The wind farm would have five turbines and the developers undertook to upgrade local roads.

While county planners granted permission for the wind farm to the applicants Fran O Domhnaill and Richard Bourns, the application had been subject to 40 submissions, mainly from local residents, who voiced their against the development.

They had raised concerns in relation to noise, visual impact, shadow flicker, health, traffic implications, the impact it would have on wildlife and local rivers while they also argued that it would devalue property in the locality and have an impact on tourism.

The applicants argued that there was no suitable roosting habitat in the immediate area of the proposed development. They said that the wind farm would not affect some of the bird species identified in the opposition to the development.

It was also stated by the applicants that the site is located around 2.5 kilometres from the nearest floodplain and is separated by a cut over bog.

They said that the Barn Owl nests over two kilometres away and there is no longer evidence to support the presence of the aforementioned Brown Long-eared Bats.

The local residents appealed this decision to An Bord Pleanala who ruled in their favour and overturned the decision of Galway County Council, mainly on the basis of its location Special Areas of Conservation and Special Protection areas.

The Planning Appeals Board ruled that the wind farm would also be in close proximity to the River Suck, Middle Shannon Callows and Little Brosna Callows which are designated for their importance to wintering and migratory birds, wetland birds and waterfowl.

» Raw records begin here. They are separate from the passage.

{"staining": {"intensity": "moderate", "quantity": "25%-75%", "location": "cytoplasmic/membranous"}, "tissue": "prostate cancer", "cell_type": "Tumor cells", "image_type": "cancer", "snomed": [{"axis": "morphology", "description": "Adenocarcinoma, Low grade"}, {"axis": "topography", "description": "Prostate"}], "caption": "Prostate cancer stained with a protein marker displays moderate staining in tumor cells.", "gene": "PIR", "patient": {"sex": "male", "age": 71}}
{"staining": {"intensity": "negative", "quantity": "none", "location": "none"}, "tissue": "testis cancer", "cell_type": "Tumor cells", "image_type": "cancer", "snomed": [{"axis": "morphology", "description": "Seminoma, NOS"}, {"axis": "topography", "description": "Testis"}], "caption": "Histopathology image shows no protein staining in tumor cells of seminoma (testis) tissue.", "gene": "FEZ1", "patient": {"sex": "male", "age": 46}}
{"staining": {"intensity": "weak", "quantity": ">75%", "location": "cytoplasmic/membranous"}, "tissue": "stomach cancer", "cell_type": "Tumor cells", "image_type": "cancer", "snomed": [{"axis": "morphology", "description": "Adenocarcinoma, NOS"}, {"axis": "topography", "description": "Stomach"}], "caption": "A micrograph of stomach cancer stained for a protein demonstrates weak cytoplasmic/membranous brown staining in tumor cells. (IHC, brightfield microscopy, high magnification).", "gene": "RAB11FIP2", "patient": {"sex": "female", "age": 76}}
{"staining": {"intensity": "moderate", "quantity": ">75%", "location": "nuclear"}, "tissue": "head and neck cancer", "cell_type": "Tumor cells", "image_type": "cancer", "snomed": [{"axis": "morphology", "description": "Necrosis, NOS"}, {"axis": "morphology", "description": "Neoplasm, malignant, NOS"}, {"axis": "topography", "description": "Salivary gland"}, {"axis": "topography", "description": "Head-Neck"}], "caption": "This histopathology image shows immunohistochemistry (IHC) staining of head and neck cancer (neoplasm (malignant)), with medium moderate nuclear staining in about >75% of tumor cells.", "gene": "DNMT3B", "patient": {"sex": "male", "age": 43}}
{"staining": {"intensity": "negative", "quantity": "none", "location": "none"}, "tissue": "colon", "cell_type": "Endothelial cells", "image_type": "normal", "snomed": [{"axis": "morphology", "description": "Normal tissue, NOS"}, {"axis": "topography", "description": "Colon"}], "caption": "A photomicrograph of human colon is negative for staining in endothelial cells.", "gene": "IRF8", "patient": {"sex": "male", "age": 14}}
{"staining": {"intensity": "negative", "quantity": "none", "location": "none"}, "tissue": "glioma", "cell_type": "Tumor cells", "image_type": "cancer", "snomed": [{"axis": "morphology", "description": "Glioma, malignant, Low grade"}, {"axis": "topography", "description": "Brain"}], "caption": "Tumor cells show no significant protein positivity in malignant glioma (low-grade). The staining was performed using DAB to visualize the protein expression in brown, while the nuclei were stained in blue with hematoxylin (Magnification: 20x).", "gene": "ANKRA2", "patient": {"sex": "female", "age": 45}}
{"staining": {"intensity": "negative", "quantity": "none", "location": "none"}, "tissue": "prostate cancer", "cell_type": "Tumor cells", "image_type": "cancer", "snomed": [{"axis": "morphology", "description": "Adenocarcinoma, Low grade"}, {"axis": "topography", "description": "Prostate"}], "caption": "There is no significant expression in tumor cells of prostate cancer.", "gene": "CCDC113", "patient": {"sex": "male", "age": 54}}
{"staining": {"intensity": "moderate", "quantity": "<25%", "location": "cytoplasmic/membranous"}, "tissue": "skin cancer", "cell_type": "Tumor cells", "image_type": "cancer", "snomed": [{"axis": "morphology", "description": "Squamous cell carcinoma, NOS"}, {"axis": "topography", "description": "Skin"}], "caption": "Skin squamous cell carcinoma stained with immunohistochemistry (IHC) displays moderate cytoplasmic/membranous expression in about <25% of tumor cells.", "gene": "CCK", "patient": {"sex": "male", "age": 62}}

“The wind farm site is potentially used and over flown by a range of bird species that are listed as conservation interests for these nearby Special Protection Areas and the proposed development would cause a disturbance and pose a potential collision risk to these species which include the Whooper Swan, Lapwind and Golden Plover,” An Bord Pleanala stated.

The Board were also not satisfied that the proposed development would not have an adverse impact on environmentally sensitive sites in the immediate area.

Local FF councillor Donal Burke also expressed concerns over the development. “The area around Clonfert is low-lying and is classified as a low wind speed area.

The proposed turbines would be among the tallest in the country to date, with a maximum overall blade tip height of 169 metres and residents have concerns about the effect of these on families living nearby and on the landscape,” he said.

The Fianna Fail councillor said that, to put it into perspective, the turbines would be 47 metres higher than The Spire in Dublin’s O’Connell Street.